Collected data:
_ _ _ _

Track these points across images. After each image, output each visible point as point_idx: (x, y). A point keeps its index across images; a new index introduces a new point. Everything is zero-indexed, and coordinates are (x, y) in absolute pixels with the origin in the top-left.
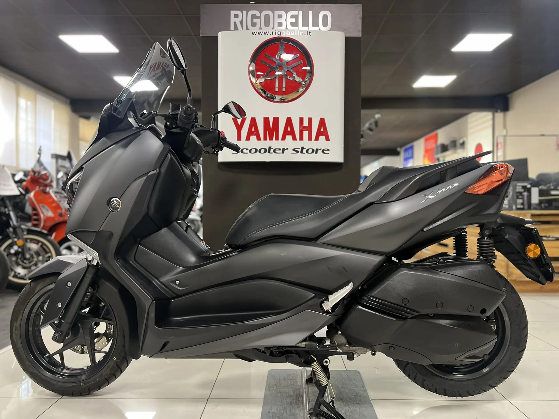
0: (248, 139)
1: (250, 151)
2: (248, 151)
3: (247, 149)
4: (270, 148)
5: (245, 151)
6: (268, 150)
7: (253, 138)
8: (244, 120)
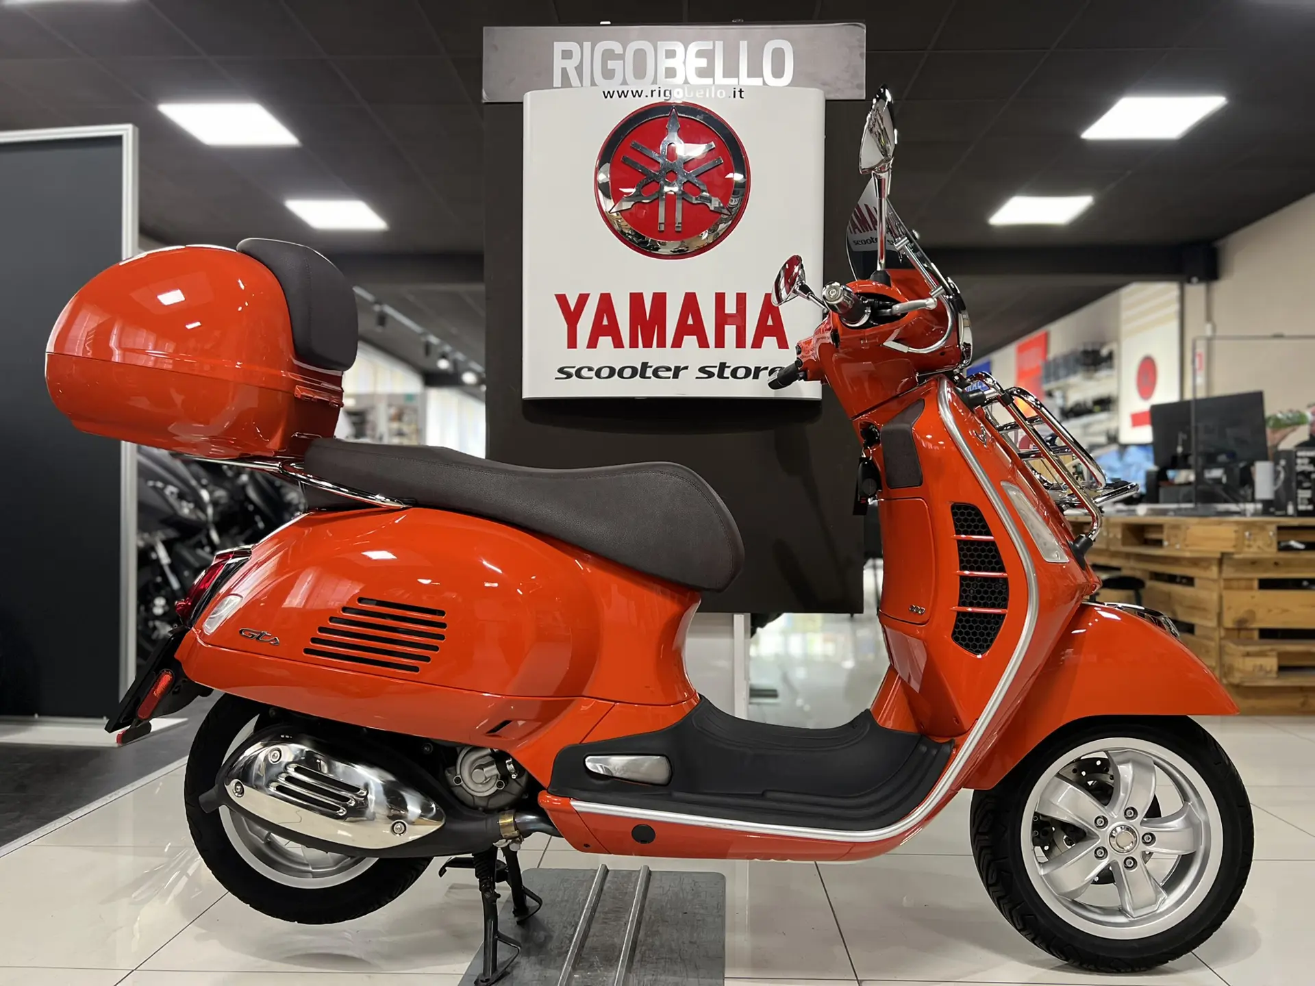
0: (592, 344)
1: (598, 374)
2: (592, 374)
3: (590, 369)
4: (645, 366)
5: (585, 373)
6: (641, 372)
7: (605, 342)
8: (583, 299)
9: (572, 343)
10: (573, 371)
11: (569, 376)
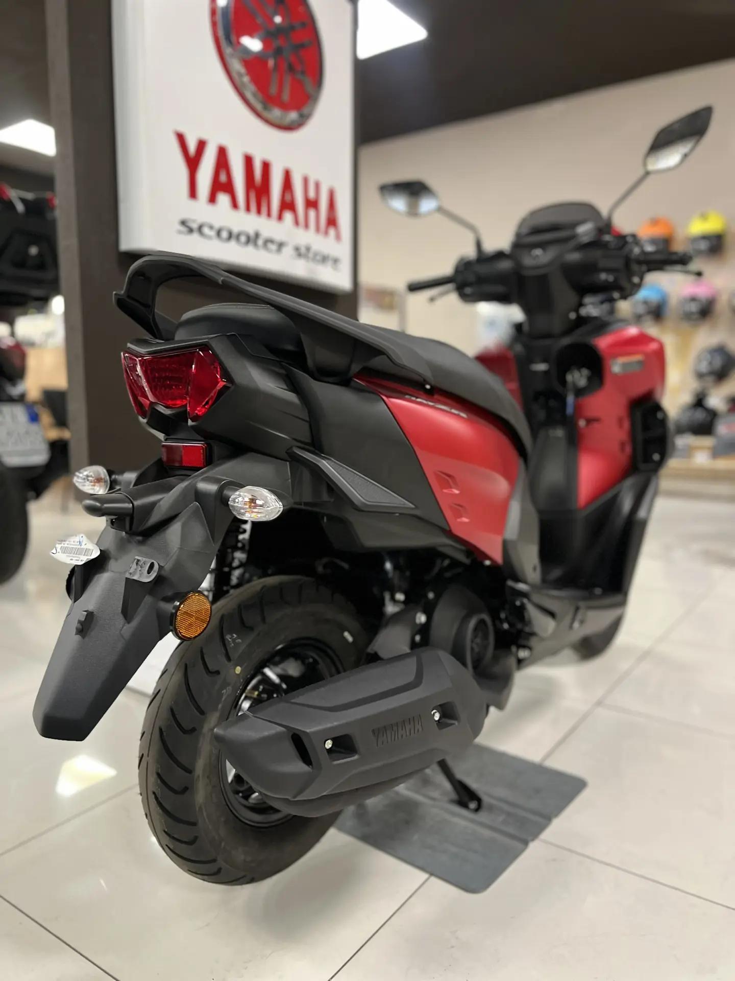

_ _ _ _

Directions —
Omit the pictures. Print, word for word, the lines from the beginning of the entries above through the line that holds "7: (253, 138)".

Solution for this exercise —
Track these points across images. After each image, output each visible point as point_idx: (x, y). A point keeps its index across images; a new index introduces a new point. Everything is zero-indexed, and coordinates are (x, y) in absolute pixels with the origin in the top-left.
0: (248, 139)
1: (250, 151)
2: (248, 151)
3: (247, 149)
4: (270, 148)
5: (245, 151)
6: (268, 150)
7: (253, 138)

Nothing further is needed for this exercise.